Two Cents for Compost Program

Give us Your Two Cents!

The What, Why, How of this critical giving program

What: Two Cents for Compost is a voluntary donation program in which compost producers agree to pay into a fund that will be managed by the Composting Council Research and Education Foundation (CCREF), an independent 501(c)(3).[1]

Why: To establish a long-term funding mechanism so that the CCREF can make grants for research and education needed to improve the quantity and quality of compost produced and sold in the US.

How: On an annual basis, producers will pay $0.02 per ton of compost that they sell, or a penny per cubic yard.
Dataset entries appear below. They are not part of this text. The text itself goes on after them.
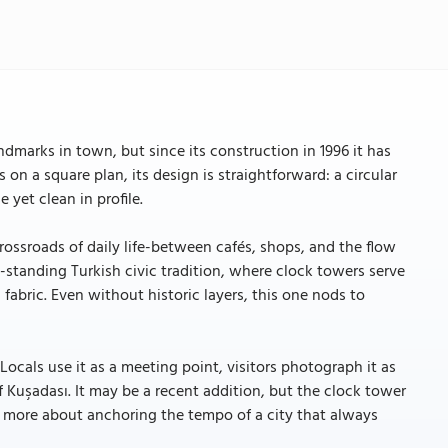
dmarks in town, but since its construction in 1996 it has
 on a square plan, its design is straightforward: a circular
 yet clean in profile.
rossroads of daily life-between cafés, shops, and the flow
-standing Turkish civic tradition, where clock towers serve
bric. Even without historic layers, this one nods to
ocals use it as a meeting point, visitors photograph it as
 of Kuşadası. It may be a recent addition, but the clock tower
, more about anchoring the tempo of a city that always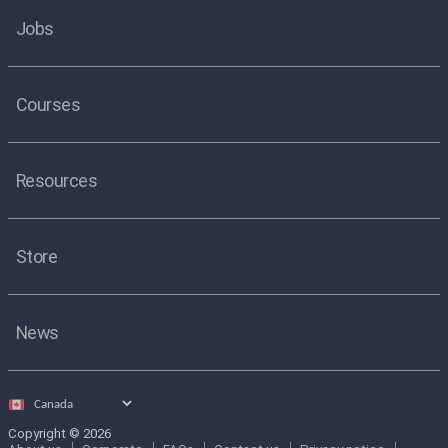
Jobs
Courses
Resources
Store
News
Select
country
Copyright © 2026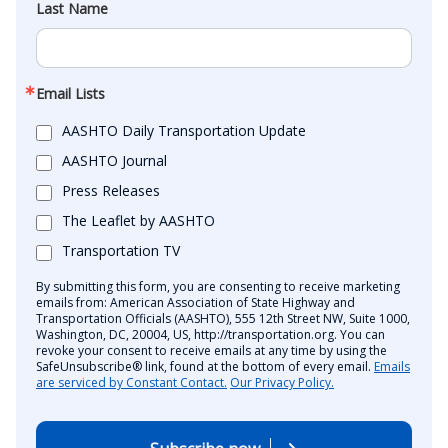
Last Name
Email Lists
AASHTO Daily Transportation Update
AASHTO Journal
Press Releases
The Leaflet by AASHTO
Transportation TV
By submitting this form, you are consenting to receive marketing
emails from: American Association of State Highway and
Transportation Officials (AASHTO), 555 12th Street NW, Suite 1000,
Washington, DC, 20004, US, http://transportation.org. You can
revoke your consent to receive emails at any time by using the
SafeUnsubscribe® link, found at the bottom of every email.
Emails
are serviced by Constant Contact.
Our Privacy Policy.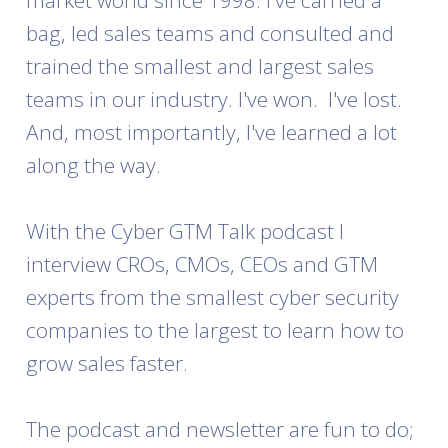
market world since 1998. I've carried a
bag, led sales teams and consulted and
trained the smallest and largest sales
teams in our industry. I've won. I've lost.
And, most importantly, I've learned a lot
along the way.
With the Cyber GTM Talk podcast I
interview CROs, CMOs, CEOs and GTM
experts from the smallest cyber security
companies to the largest to learn how to
grow sales faster.
The podcast and newsletter are fun to do;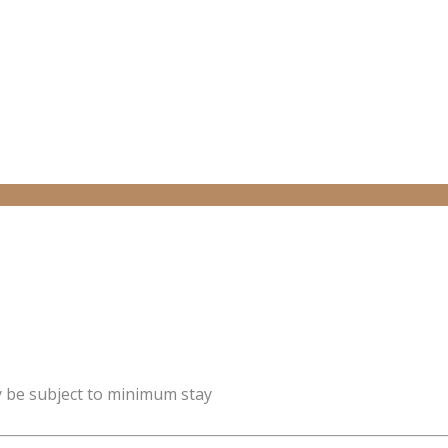
y be subject to minimum stay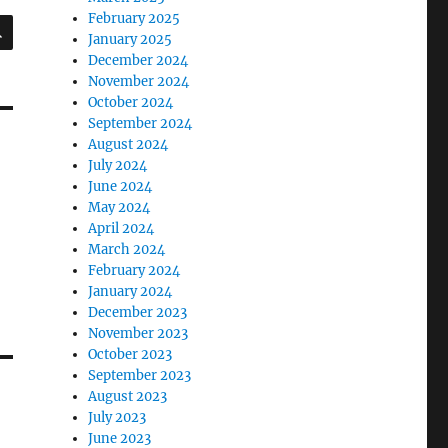
February 2025
SEARCH
January 2025
December 2024
November 2024
October 2024
September 2024
August 2024
July 2024
June 2024
May 2024
April 2024
March 2024
February 2024
January 2024
December 2023
November 2023
October 2023
September 2023
August 2023
July 2023
June 2023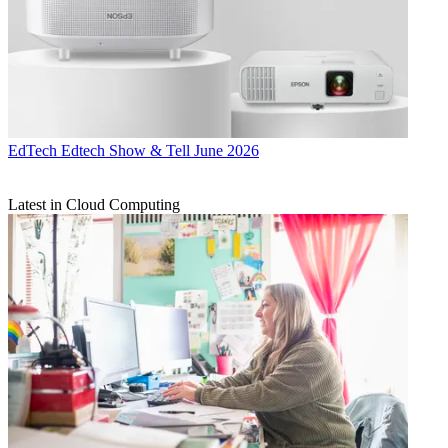
EdTech
Edtech Show & Tell June 2026
Latest in Cloud Computing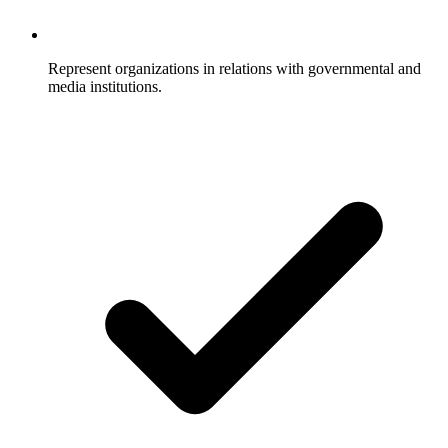
Represent organizations in relations with governmental and
media institutions.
This money will be placed in a dedicated fund that will be distributed by the CCREF.  After establishing grant-making criteria, the CCREF will use an open RFP process to solicit proposals for research and education projects.  It is anticipated that the CCREF will cover its operating costs through other means, so that 100% of the funds collected will be distributed for research and education.

To encourage broad participation in the program, entities that are not compost producers can certainly take part and contribute to this program.
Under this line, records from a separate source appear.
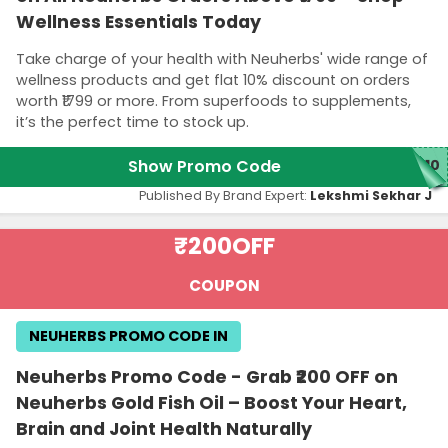
Wellness Essentials Today
Take charge of your health with Neuherbs' wide range of
wellness products and get flat 10% discount on orders
worth ₹1799 or more. From superfoods to supplements,
it’s the perfect time to stock up.
Show Promo Code
E10
Published By Brand Expert:
Lekshmi Sekhar J
₹200
OFF
COUPON
NEUHERBS PROMO CODE IN
Neuherbs Promo Code - Grab ₹200 OFF on
Neuherbs Gold Fish Oil – Boost Your Heart,
Brain and Joint Health Naturally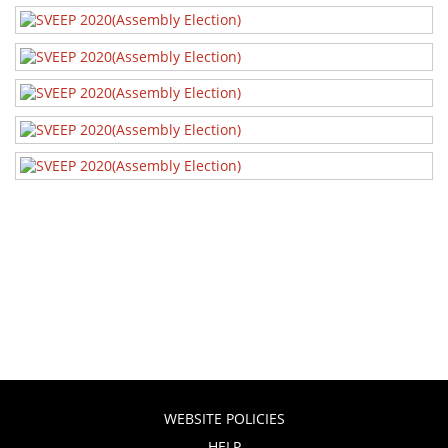
SVEEP 2020
SVEEP 2020
SVEEP 2020
WEBSITE POLICIES
HELP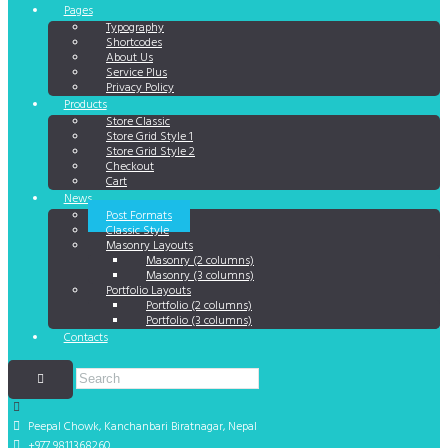
Pages
Typography
Shortcodes
About Us
Service Plus
Privacy Policy
Products
Store Classic
Store Grid Style 1
Store Grid Style 2
Checkout
Cart
News
Post Formats
Classic Style
Masonry Layouts
Masonry (2 columns)
Masonry (3 columns)
Portfolio Layouts
Portfolio (2 columns)
Portfolio (3 columns)
Contacts
Peepal Chowk, Kanchanbari
Biratnagar, Nepal
+977 9811368260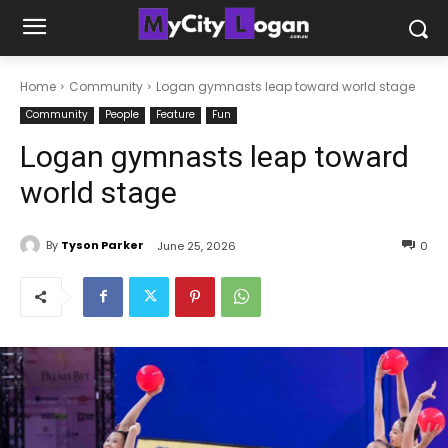
Home
Community
Logan gymnasts leap toward world stage
Community
People
Feature
Fun
Logan gymnasts leap toward
world stage
By
Tyson Parker
June 25, 2026
0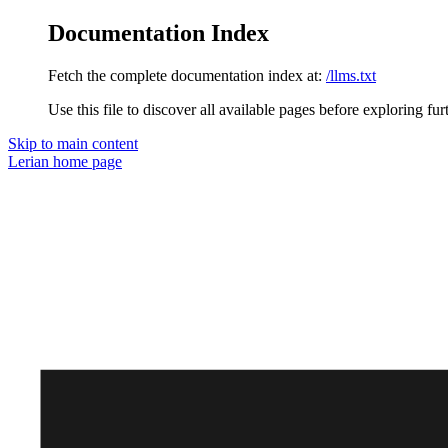
Documentation Index
Fetch the complete documentation index at:
/llms.txt
Use this file to discover all available pages before exploring fur
Skip to main content
Lerian
home page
As a 501(c)(3) organizations, all money paid to the fund would be considered a charitable donation and so may be eligible as a tax deduction.

Goal: $100,000 per year, by year 2.  Last year there was about 3.2 million tons of Seal of Testing Assurance (STA) compost sold.  At 2 cents per ton that would raise $64,000, and that’s just STA compost.  We know that represents less than half the compost sold in the country, but since it is unlikely we can get every producer to participate, netting $100,000 a year is a reasonable goal.  Non-compost producers, such as equipment manufacturers, consultants or other foundations, will also be encouraged to contribute to this fund.

Projects: High priority and time sensitive research and education projects that are national in scope have been given preference for funding by the CCREF.  These include the funding of a national communications campaign, conducting a compost industry economic study, reviewing and revising the Test Methods for Evaluating Composting & Compost (TMECC).

[1] From the National Ag Law Center: Checkoff programs, also referred to as research and promotion programs, promote and provide research and information for a particular agricultural commodity without reference to specific producers or brands. The term “check off” is derived from programs that were not mandatory; producers marked a check off box if they wished to contribute to the program. Producers and handlers usually finance these programs from assessments charged on a per unit basis of the marketed commodity. Check off programs attempt to improve the market position of the covered commodity by expanding markets, increasing demand, and developing new uses and markets.